Neighboring Volunteers from different churches are living out the call of neighboring in three simple ways:
To Jesus, neighboring was caring for a stranger by the side of the road. Today, with physical distancing, neighboring is a phone call, a text, a video chat or an online game of Words with Friends. Some volunteers stay in touch with the families through Zoom. Others have participated in their first online trainings to learn how to be effective neighbors. One group of Neighboring Volunteers created a closed Facebook group and are posting regular getting-to-know-each-other activities. When family members lack the digital devices needed to connect with work and school, some volunteers are loaning or giving them laptops and iPads. Community is being forged in new ways.
Choosing faith, not fear
Choosing faith during a pandemic is not easy. Faith includes offers to do laundry so a mother doesn’t need to take her children to a laundromat. Faith is a prayer of comfort texted at 10 p.m., when a single mom is concerned that her son’s cough sounds dry and he might have a fever. Faith is guiding a mom with a newborn who needs help finding someone to repair her backed-up sewer.
One volunteer felt called to help a single mom who had just given birth to a baby girl, even though she needed to quarantine for 14 days before returning to her retirement community in Chester County, Pa. A single mom in Bridge of Hope Greater Denver says, “What gives me hope during this crazy time is that I know I still have people in my corner who love me and have my back. My support system is made up of some amazing, selfless people.”
Helping, not hoarding
Many Neighboring Volunteers across the United States are gratified to be able to share. They leave bags of groceries, along with disinfectant wipes and toilet paper, outside apartment doors and on porches for families in Bridge of Hope.
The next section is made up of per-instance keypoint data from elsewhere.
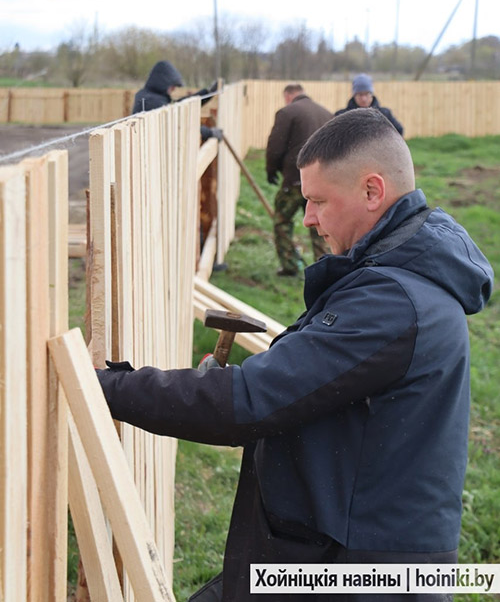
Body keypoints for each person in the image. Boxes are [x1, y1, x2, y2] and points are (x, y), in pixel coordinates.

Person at [96, 108, 493, 602]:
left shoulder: (392, 302)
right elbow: (300, 385)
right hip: (339, 550)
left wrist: (104, 387)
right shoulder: (390, 279)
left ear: (373, 191)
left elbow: (251, 401)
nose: (307, 217)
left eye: (318, 201)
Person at [265, 83, 332, 276]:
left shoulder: (287, 113)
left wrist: (271, 170)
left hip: (295, 180)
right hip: (322, 182)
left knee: (282, 222)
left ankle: (290, 265)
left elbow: (275, 146)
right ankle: (324, 269)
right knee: (320, 226)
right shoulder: (327, 114)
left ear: (288, 96)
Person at [132, 60, 221, 142]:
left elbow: (178, 106)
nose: (174, 88)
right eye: (172, 85)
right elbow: (179, 125)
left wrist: (206, 93)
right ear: (162, 82)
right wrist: (208, 132)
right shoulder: (151, 101)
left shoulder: (152, 96)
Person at [335, 73, 404, 135]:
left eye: (366, 94)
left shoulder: (385, 114)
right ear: (354, 95)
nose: (364, 99)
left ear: (371, 94)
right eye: (360, 94)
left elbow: (399, 131)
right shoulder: (341, 116)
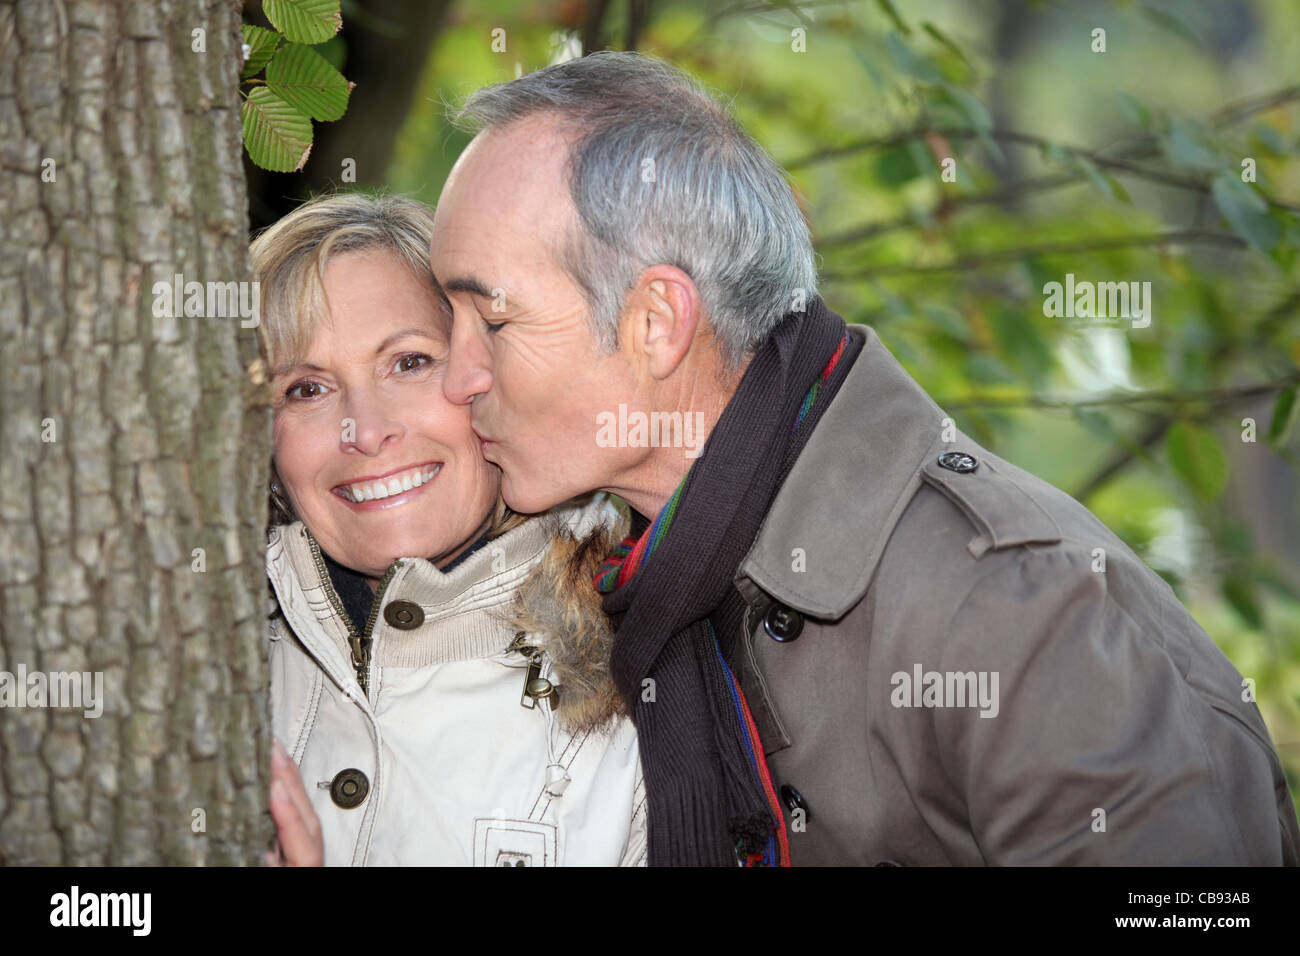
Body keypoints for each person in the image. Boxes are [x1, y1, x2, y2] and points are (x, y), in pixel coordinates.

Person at [430, 51, 1300, 866]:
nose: (457, 377)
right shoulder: (644, 572)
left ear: (656, 324)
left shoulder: (1013, 612)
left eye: (494, 322)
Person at [251, 192, 645, 866]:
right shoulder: (193, 654)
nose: (367, 431)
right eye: (306, 389)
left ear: (485, 376)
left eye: (408, 362)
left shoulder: (647, 675)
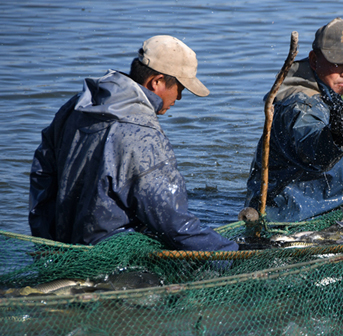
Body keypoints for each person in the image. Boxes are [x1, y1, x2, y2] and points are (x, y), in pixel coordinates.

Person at [29, 35, 238, 252]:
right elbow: (174, 223)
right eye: (181, 88)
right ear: (156, 82)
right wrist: (228, 253)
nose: (180, 98)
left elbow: (42, 176)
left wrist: (48, 245)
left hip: (62, 249)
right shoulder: (143, 134)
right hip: (114, 260)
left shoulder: (75, 107)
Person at [245, 18, 343, 222]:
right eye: (338, 63)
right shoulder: (299, 105)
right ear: (313, 60)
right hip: (285, 214)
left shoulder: (329, 92)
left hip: (323, 201)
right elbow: (312, 150)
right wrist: (334, 139)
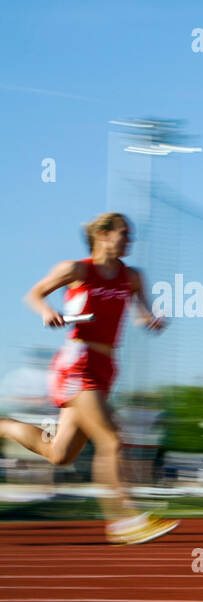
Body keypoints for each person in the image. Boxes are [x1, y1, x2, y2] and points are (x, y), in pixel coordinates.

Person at [0, 212, 177, 544]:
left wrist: (152, 322)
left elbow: (142, 313)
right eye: (124, 234)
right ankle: (124, 519)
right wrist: (47, 312)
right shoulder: (77, 270)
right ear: (103, 234)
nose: (129, 241)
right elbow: (34, 294)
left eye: (130, 236)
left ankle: (3, 426)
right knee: (111, 440)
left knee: (60, 454)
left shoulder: (133, 277)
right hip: (77, 363)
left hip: (107, 366)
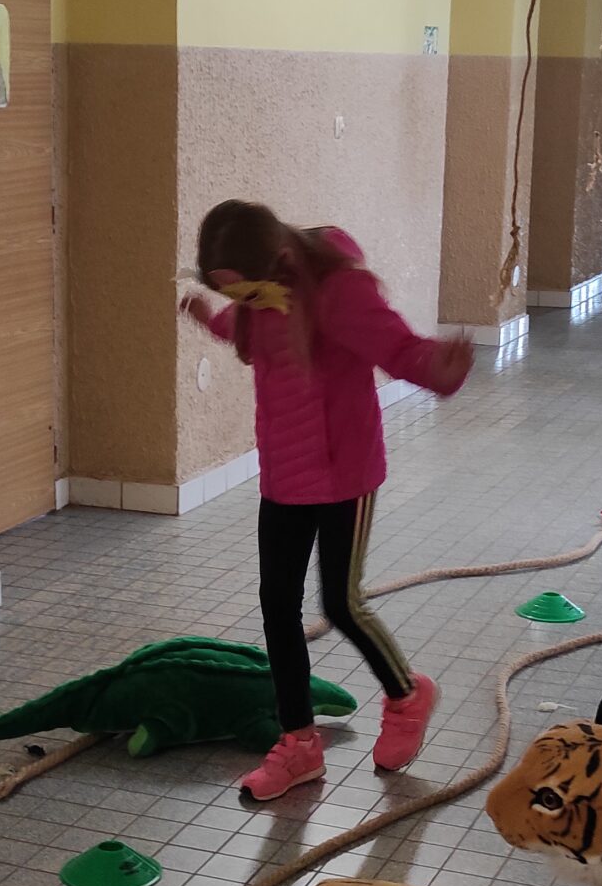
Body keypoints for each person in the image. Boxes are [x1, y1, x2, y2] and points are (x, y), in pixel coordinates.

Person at [180, 200, 472, 801]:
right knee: (277, 605)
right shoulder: (258, 302)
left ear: (278, 261)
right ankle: (299, 746)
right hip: (285, 476)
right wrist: (211, 316)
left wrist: (440, 368)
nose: (245, 305)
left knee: (341, 602)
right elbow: (244, 325)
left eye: (247, 292)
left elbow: (396, 347)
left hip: (344, 475)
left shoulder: (339, 292)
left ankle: (407, 694)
Jesus’ call to loving our neighbors means releasing the tight grip we have on material items and sharing generously with a family on the margins. “There’s enough for all, if we learn to share it,” says a Brian Moyer Suderman song.
*Due to confidentiality and the trauma related to homelessness, this family has requested that their last name be withheld.
By Lisa Cameron and Chris Hoover Seidel
Lisa Cameron is executive director of Bridge of Hope Chester County, Pa., serves on the board of Mennonite Central Committee East Coast and attends Hopewell United Methodist Church.
Chris Hoover Seidel is director of Bridge of Hope Harrisonburg-Rockingham, Va., and is a member of Community Mennonite Church, in Harrisonburg, Va.